Thursday, September 17, 2009

Fathima Rifqa Bary

I've been meaning to write about the Fathima Rifqa Bary case for the past month, but the case brings up a lot of emotions in me. That's because I did pretty much the same thing to my parents back in 1977. Thing is, I didn't run away to another state, I became a member of an obscure, very strict, Pentecostal sect. I also became a right royal pain in the ass to my family.

So I think I have a bit of insight into why Miss Bary did what she did, and I REALLY think that's the case after reading this article from today's Orlando Sentinel. Her parents found a flash drive with her writings and the writings of others on it and turned it over to the Council on American-Islamic Relations of Columbus, which provided it to the paper. Here are some excerpts:

A Muslim girl who gave her heart to Jesus and then ran away to Christian evangelists in Orlando is not just any Christian.
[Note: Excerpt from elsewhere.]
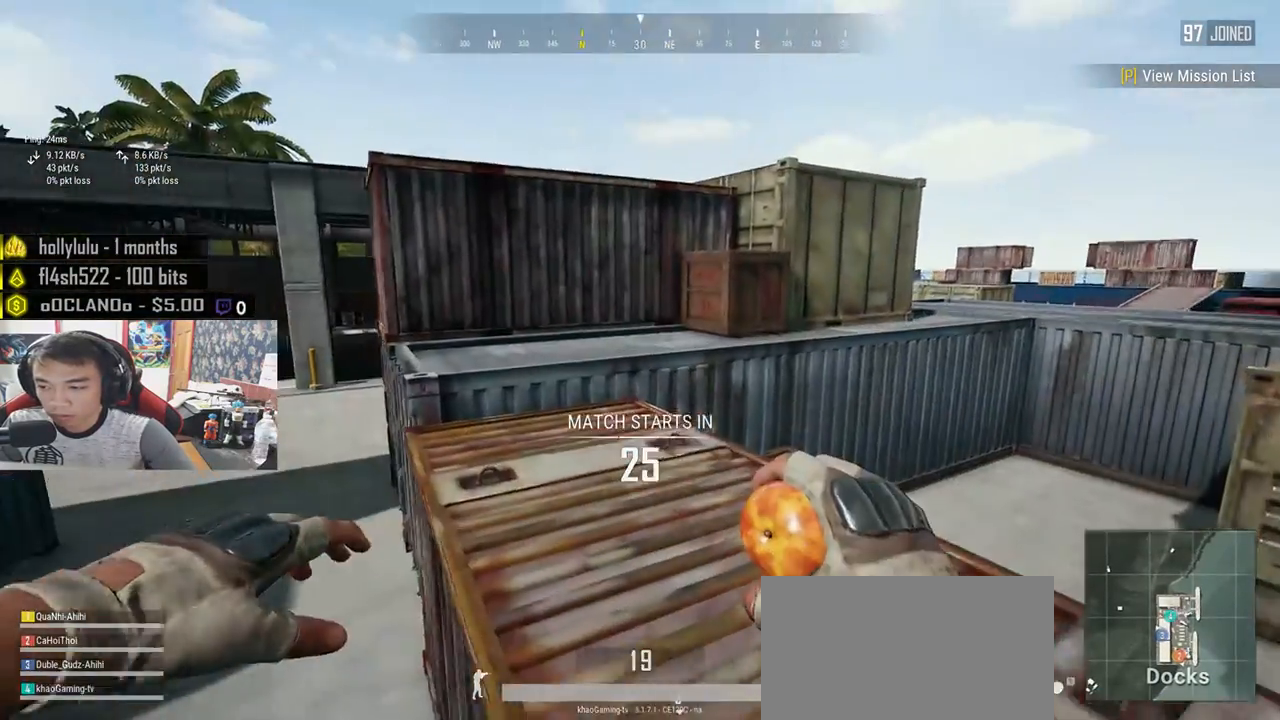
{"keys": ["shift", "w"], "mouse": [], "events": [[283, "shift", "down"]]}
She is driven to save souls and prays that God will make her a prophet.

That's according to writings she left behind when she fled.

"Lord is preparing me and He has me hidden ... until the time is right," Fathima Rifqa Bary wrote in a computer entry obtained by theOrlando Sentinel. "I am called to the nations. Send me to the deepest darkest places into the pagan land."
[. . .]

The writings reveal a young woman who has embraced fundamentalist Christianity, who has stood outside an abortion clinic, duct tape across her mouth, alongside other protesters, and who has dreamed about Armageddon.
She must convert her family to Christianity, she wrote, including her older brother, Rilvan, 18, who worships "demonic music." She must approach strangers and talk about Jesus. She saved a list of tips on how to do that:

"Do NOT be sneaky," she wrote. "Sit down ... get to know them ... [Ask] would you mind for 5min if I share the gospel with you."

She compared herself to the Old Testament heroine Esther and wrote out or saved religious pep talks.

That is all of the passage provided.